The beetle below is a typical water beetle belonging to the Hydrophilidae family. It has the long palps and short antennae typical in this family. Not all the beetles in this family are aquatic - there are a few terrestrial species, although these tend to be found in damp, marshy places. The aquatic adults are easily recognised in water as their under-surface appears silver, though they are usually black. This is caused by the air supply held in position by hairs.
Some of the species are wholly carnivorous, some vegetarian, and others omnivorous.
They are much slower swimmers than the Dytiscidae. The way to tell the two families apart is to note the difference in sizes of their palps and antennae. In the Hydrophilidae the palps are longer, or at least as long as the antennae, and the antennae end in clubs.
Breathing. Adults collect their air supply through their antennae, and it is stored as a bubble attached to the underside of the body. The larvae take in air through a pair of spiracles in the tail (see the drawing of Hydrobius sp. below). The larvae tend to be slow moving.
In some species the female carries her eggs around in a silken case attached to her abdomen or hind legs.
Below is a pupa from the genus Philydrus.
The adults are around 5 mm long. The female makes an egg cocoon which she attaches to floating plants.
The larvae often emerge from the water, and the pupa is always found out of water, usually hanging from moss with the final larval skin found beneath it.
Below is a typical Hydrobius larva.
In some books it is also known as the Great Water Beetle which is the common name for Dytiscus marginalis. This is the second largest British beetle with an adult length of 38 - 48 mm, and the largest British water beetle. Most of the other British species in this family are less than 1 cm long as adults. The adults are black with red antennae. Even though they are large they can still fly, but tend to do so at night. They hibernate over winter in mud at the bottom of ponds. They are rather slow moving and mainly vegetarian.
The adults have needle-sharp spurs on their tibia, and a sharp spine on their underside which can cause injury if the beetle is not handled carefully.
The females construct egg cocoons of silk produced from a gland in the last abdominal segment. Each female lays about 50 eggs in the cocoon which floats. The eggs hatch after 2 - 6 weeks, depending on temperature.
The larvae (above) are found in weedy ponds, especially those covered in duckweed, and they are carnivorous eating snails and tadpoles, they are also cannibalistic if they have the chance. They breathe through spiracles on the last abdominal segment. A fully grown larva can be as much as 7 cm long. They pupate in damp earth at the side of the pond. Sadly this beetle is much less common now than it used to be.

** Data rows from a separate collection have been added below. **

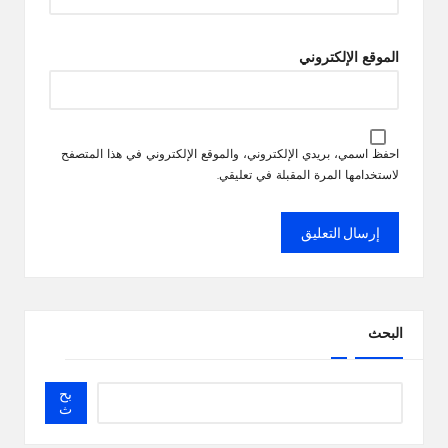
الموقع الإلكتروني
احفظ اسمي، بريدي الإلكتروني، والموقع الإلكتروني في هذا المتصفح
لاستخدامها المرة المقبلة في تعليقي.
البحث
بح
ث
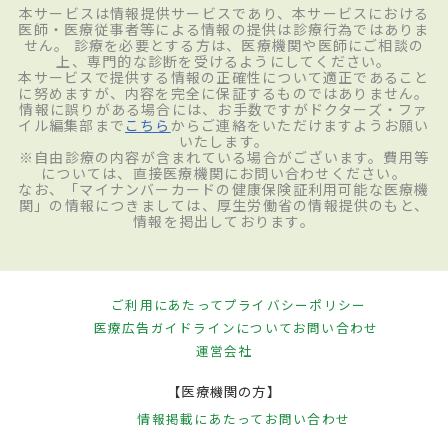
本サービスは情報提供サービスであり、本サービスにおける
医師・医療従事者等による情報の提供は診療行為ではありま
せん。 診療を必要とする方は、医療機関や医師にご相談の
上、専門的な診断を受けるようにしてください。
本サービスで提供する情報の正確性について適正であること
に努めますが、内容を完全に保証するものではありません。
情報に誤りがある場合には、お手数ですがドクターズ・ファ
イル編集部まで
こちら
からご連絡をいただけますようお願い
いたします。
※自由診療の内容が含まれている場合がございます。費用等
については、直接医療機関にお問い合わせください。
なお、「マイナンバーカードの健康保険証利用可能な医療機
関」の情報につきましては、厚生労働省の情報提供のもと、
情報を掲出しております。
ご利用にあたって
プライバシーポリシー
医療広告ガイドラインについて
お問い合わせ
運営会社
【医療機関の方】
情報掲載にあたって
お問い合わせ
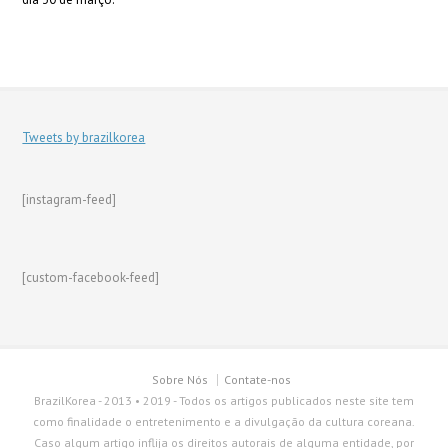
Tweets by brazilkorea
[instagram-feed]
[custom-facebook-feed]
Sobre Nós
Contate-nos
BrazilKorea - 2013 • 2019 - Todos os artigos publicados neste site tem
como finalidade o entretenimento e a divulgação da cultura coreana.
Caso algum artigo inflija os direitos autorais de alguma entidade, por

Above is an adult, and below the larva, it is common in stagnant water, weedy ponds and ditches and shallow lakes with muddy bottoms.

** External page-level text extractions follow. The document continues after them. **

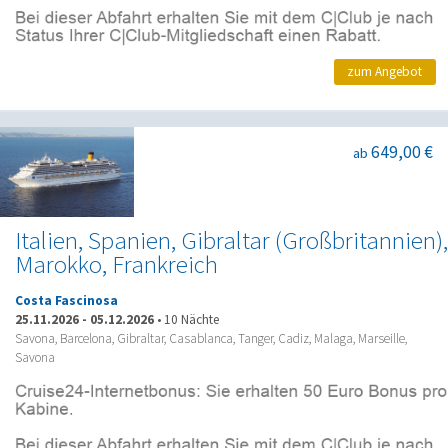
zum Angebot
649,00 €
ab
Italien, Spanien, Gibraltar (Großbritannien),
Marokko, Frankreich
Costa Fascinosa
25.11.2026
-
05.12.2026
•
10 Nächte
Savona, Barcelona, Gibraltar, Casablanca, Tanger, Cadiz, Malaga, Marseille,
Savona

Adults are about 8 - 10 mm long, and have a blue, black or green metallic sheen with about 10 long grooves down each elytron (wing case), and reddish brown legs. The antennae are often clubbed.
The larva grow up to 12 mm long, and are soft with short legs. They look a little like a maggot.
Sphaeridium scarabaeoides,above, is found in North America (it is non-native and was introduced), Europe and northern Asia, in the wet dung of domestic livestock and wild herbivore dung. Both adults and larvae live and feed on dung, which is a pity as it is a beautiful shiny beetle with short clubbed antennae, but it is hard to admire one as you do know where it has just been and where it would rather be. Adult body length is 4 - 7 mm.